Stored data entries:
::::::::
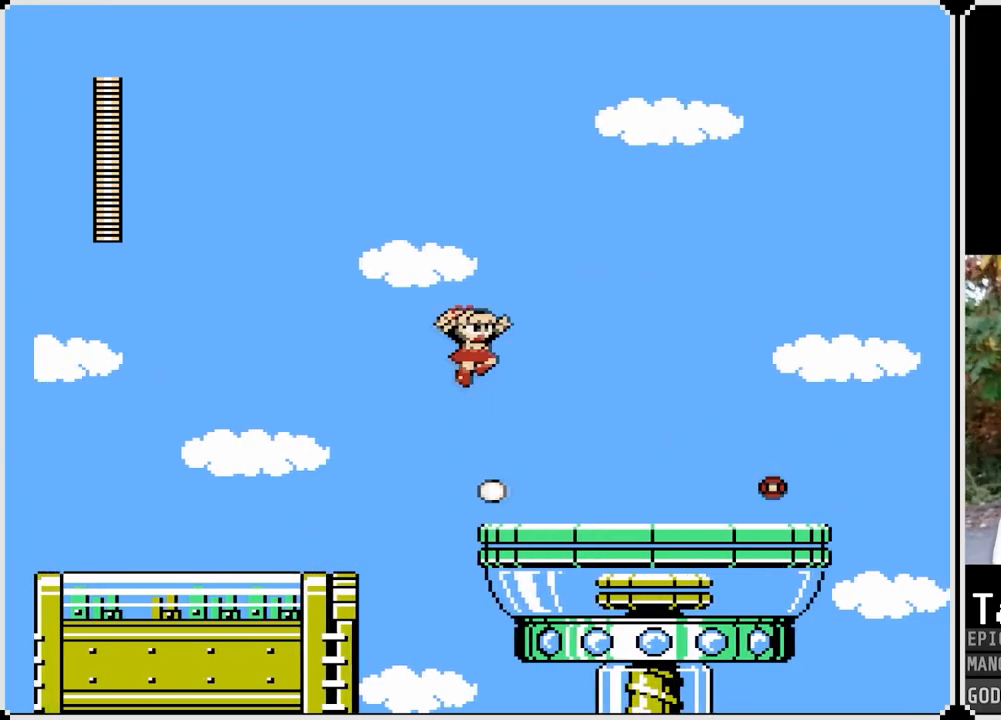
{"buttons": ["SQUARE", "DPAD_RIGHT"], "left_stick": "center", "right_stick": "center", "events": [[100, "CROSS", "up"]]}
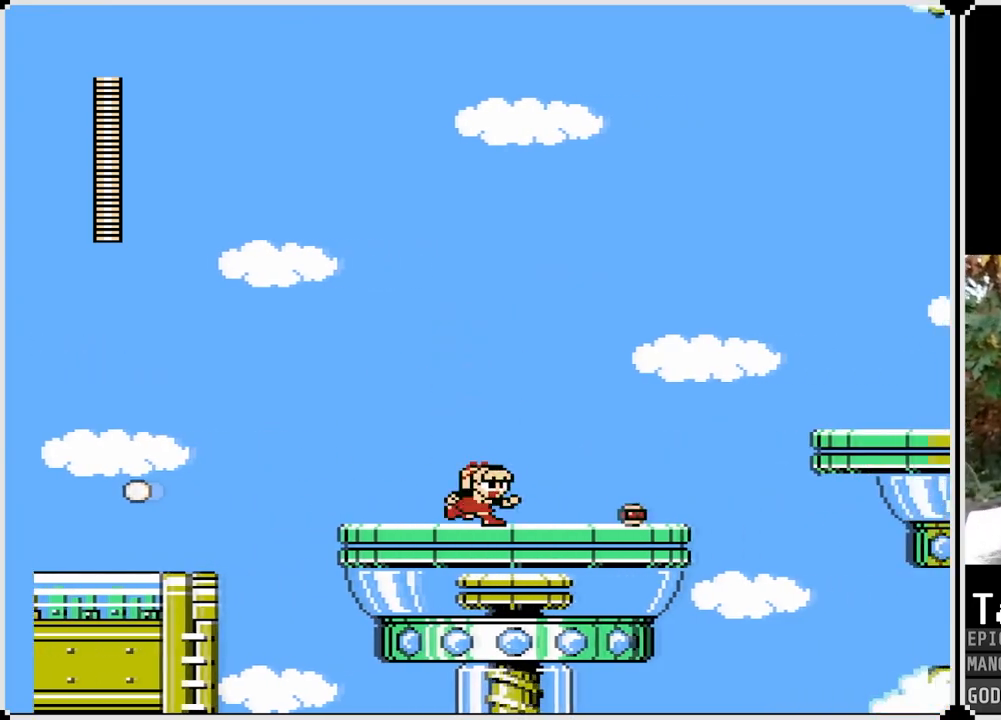
{"buttons": ["SQUARE", "DPAD_RIGHT"], "left_stick": "center", "right_stick": "center", "events": []}
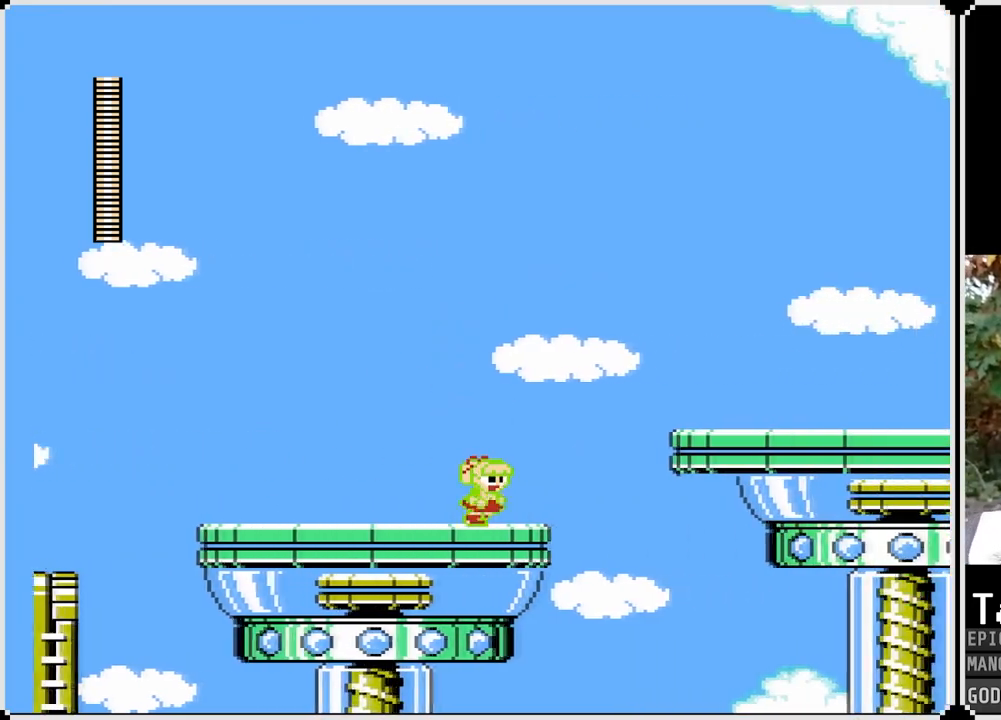
{"buttons": ["CROSS", "SQUARE", "DPAD_RIGHT"], "left_stick": "center", "right_stick": "center", "events": [[183, "CROSS", "down"]]}
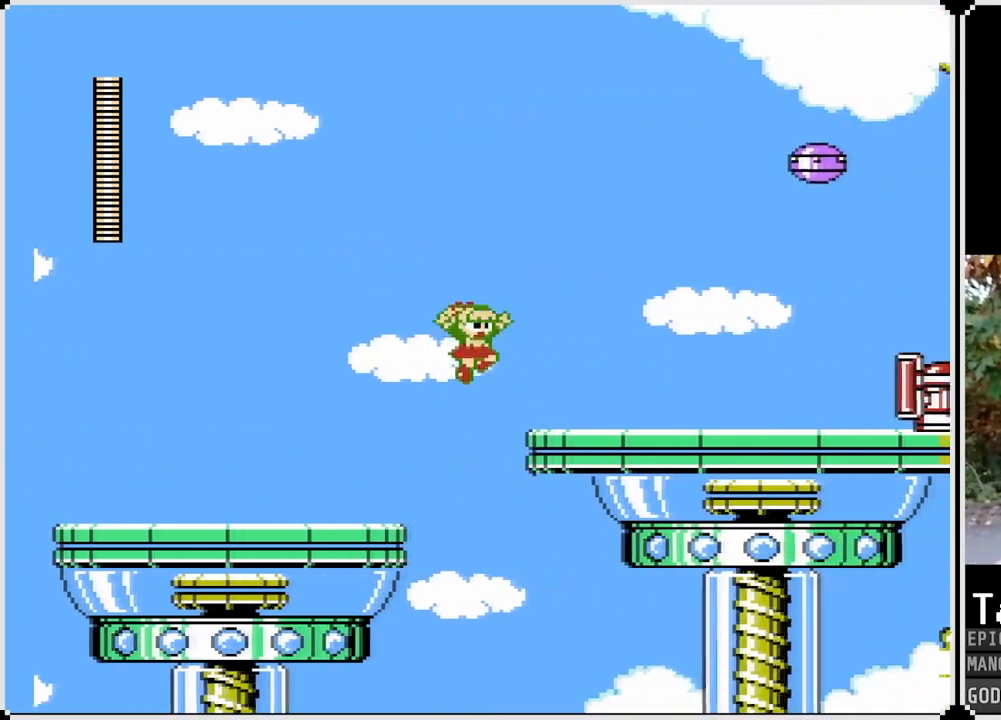
{"buttons": ["CROSS", "SQUARE"], "left_stick": "center", "right_stick": "center", "events": [[117, "CROSS", "up"], [350, "DPAD_RIGHT", "up"], [367, "CROSS", "down"]]}
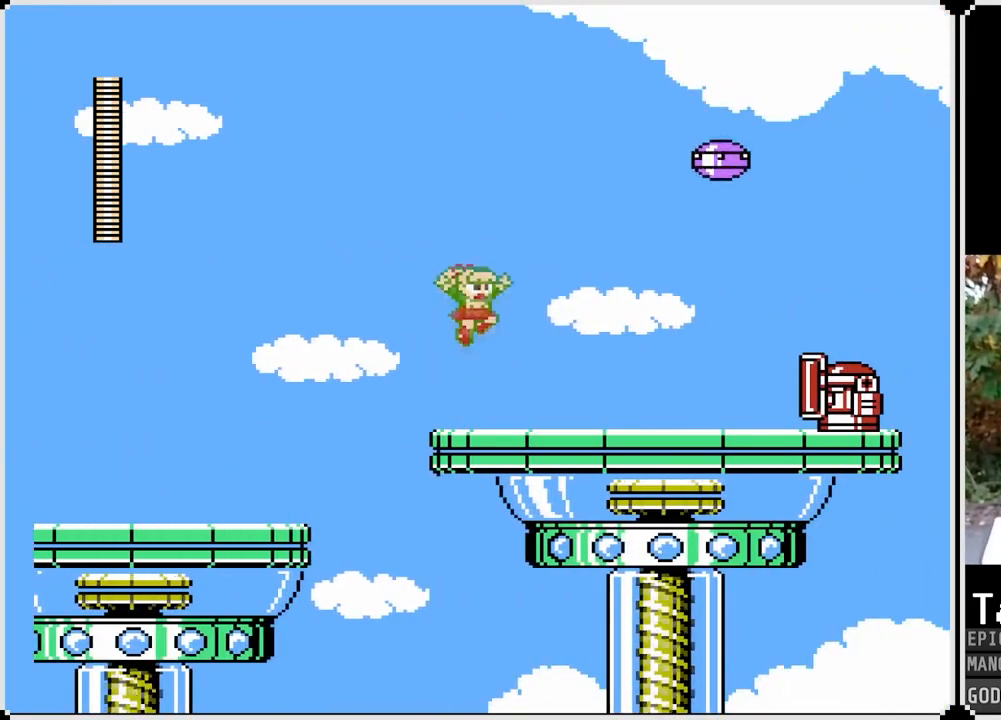
{"buttons": ["SQUARE"], "left_stick": "center", "right_stick": "center", "events": [[233, "SQUARE", "up"], [250, "CROSS", "up"], [417, "SQUARE", "down"]]}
::::::::
## [Activity]
Each record should be printed again precisely, though not its pictures.

## [Task response]
{"buttons": ["SQUARE", "DPAD_RIGHT"], "left_stick": "center", "right_stick": "center", "events": [[100, "CROSS", "up"]]}
{"buttons": ["SQUARE", "DPAD_RIGHT"], "left_stick": "center", "right_stick": "center", "events": []}
{"buttons": ["CROSS", "SQUARE", "DPAD_RIGHT"], "left_stick": "center", "right_stick": "center", "events": [[183, "CROSS", "down"]]}
{"buttons": ["CROSS", "SQUARE"], "left_stick": "center", "right_stick": "center", "events": [[117, "CROSS", "up"], [350, "DPAD_RIGHT", "up"], [367, "CROSS", "down"]]}
{"buttons": ["SQUARE"], "left_stick": "center", "right_stick": "center", "events": [[233, "SQUARE", "up"], [250, "CROSS", "up"], [417, "SQUARE", "down"]]}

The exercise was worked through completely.